Directions for this task
Which of the lines below holds the string "labels"? Copy every line that does.

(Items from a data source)
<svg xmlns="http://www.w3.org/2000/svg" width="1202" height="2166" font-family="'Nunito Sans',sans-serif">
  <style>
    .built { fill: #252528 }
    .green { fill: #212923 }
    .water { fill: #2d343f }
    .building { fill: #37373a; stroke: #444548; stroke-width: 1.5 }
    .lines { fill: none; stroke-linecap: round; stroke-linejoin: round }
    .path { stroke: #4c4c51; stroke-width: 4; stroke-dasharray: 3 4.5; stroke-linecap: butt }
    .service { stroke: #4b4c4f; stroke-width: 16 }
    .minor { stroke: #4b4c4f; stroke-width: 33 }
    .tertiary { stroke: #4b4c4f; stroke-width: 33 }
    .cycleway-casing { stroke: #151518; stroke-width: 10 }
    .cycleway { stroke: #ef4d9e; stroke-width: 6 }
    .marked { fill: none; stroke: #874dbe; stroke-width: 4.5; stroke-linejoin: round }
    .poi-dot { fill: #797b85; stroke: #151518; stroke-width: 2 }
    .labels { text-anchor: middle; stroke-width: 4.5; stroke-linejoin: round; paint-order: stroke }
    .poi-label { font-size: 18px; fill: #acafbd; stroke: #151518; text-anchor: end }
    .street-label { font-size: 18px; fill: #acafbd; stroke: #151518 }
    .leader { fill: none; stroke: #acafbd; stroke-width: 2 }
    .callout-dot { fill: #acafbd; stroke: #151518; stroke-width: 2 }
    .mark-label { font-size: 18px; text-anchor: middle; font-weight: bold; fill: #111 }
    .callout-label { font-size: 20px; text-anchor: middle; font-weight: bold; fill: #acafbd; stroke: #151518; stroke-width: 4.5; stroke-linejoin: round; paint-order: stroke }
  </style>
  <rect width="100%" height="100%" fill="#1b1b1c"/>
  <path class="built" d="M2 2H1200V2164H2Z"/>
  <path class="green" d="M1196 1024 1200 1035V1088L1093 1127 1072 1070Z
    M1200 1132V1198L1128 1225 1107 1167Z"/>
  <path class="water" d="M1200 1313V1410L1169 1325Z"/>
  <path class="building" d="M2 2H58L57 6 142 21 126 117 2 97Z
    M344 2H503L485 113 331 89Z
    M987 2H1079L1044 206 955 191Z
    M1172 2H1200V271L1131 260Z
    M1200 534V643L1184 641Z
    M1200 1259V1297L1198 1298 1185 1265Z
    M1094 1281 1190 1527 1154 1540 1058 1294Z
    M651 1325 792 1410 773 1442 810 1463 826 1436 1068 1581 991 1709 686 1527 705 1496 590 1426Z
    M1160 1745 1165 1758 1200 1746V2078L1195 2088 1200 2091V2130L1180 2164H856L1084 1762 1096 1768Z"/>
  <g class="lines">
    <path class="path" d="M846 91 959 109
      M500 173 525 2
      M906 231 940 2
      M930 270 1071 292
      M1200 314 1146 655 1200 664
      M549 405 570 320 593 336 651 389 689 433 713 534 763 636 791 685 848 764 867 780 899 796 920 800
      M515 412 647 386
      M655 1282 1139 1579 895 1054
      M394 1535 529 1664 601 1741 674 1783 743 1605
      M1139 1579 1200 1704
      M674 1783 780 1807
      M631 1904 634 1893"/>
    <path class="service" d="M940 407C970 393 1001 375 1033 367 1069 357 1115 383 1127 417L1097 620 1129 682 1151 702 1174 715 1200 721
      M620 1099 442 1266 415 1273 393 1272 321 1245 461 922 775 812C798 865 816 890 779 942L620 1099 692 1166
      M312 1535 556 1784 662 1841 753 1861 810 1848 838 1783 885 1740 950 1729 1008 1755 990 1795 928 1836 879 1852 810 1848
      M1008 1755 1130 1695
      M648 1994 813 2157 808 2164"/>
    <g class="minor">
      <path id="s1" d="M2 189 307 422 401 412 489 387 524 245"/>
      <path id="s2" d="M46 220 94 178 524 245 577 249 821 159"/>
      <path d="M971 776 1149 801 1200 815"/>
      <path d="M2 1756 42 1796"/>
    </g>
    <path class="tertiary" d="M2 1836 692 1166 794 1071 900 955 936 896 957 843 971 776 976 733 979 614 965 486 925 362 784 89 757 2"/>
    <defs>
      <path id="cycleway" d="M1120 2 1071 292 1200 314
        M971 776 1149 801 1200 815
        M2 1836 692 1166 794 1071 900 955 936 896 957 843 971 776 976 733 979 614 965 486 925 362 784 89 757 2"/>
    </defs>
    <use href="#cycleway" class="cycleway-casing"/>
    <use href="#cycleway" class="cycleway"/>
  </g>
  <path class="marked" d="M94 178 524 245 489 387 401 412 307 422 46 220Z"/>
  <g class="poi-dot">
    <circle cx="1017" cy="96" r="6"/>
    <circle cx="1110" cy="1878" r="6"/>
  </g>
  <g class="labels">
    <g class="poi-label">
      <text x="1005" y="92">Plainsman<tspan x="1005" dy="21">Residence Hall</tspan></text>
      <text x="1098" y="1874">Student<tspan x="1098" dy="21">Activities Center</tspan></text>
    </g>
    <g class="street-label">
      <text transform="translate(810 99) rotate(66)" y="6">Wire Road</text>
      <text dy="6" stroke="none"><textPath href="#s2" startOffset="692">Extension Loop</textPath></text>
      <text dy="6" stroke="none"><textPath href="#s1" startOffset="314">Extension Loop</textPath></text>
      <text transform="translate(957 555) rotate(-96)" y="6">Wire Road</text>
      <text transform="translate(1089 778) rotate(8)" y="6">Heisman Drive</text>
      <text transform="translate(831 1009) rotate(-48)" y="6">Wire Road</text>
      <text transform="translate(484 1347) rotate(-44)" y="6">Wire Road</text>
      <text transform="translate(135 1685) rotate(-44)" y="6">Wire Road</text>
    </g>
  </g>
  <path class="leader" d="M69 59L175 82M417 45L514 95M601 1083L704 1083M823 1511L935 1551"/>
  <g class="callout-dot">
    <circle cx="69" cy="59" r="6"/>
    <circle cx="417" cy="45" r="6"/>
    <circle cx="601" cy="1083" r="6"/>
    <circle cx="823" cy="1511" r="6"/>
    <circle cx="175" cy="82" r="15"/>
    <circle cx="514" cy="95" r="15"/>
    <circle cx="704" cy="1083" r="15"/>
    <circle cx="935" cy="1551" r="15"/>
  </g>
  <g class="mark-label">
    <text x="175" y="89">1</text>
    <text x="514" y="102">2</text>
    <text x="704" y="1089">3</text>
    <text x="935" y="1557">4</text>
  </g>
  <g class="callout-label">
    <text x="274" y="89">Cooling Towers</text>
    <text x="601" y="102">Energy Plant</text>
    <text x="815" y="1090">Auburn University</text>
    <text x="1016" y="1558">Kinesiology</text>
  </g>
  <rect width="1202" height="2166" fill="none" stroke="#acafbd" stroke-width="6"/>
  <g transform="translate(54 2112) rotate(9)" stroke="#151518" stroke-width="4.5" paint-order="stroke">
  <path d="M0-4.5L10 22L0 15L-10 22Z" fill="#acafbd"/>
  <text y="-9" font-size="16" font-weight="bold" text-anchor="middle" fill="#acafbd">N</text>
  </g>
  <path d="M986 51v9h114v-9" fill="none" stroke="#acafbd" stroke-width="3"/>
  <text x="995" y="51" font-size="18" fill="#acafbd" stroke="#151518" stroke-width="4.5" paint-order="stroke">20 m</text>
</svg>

Response to the task
    .labels { text-anchor: middle; stroke-width: 4.5; stroke-linejoin: round; paint-order: stroke }
  <g class="labels">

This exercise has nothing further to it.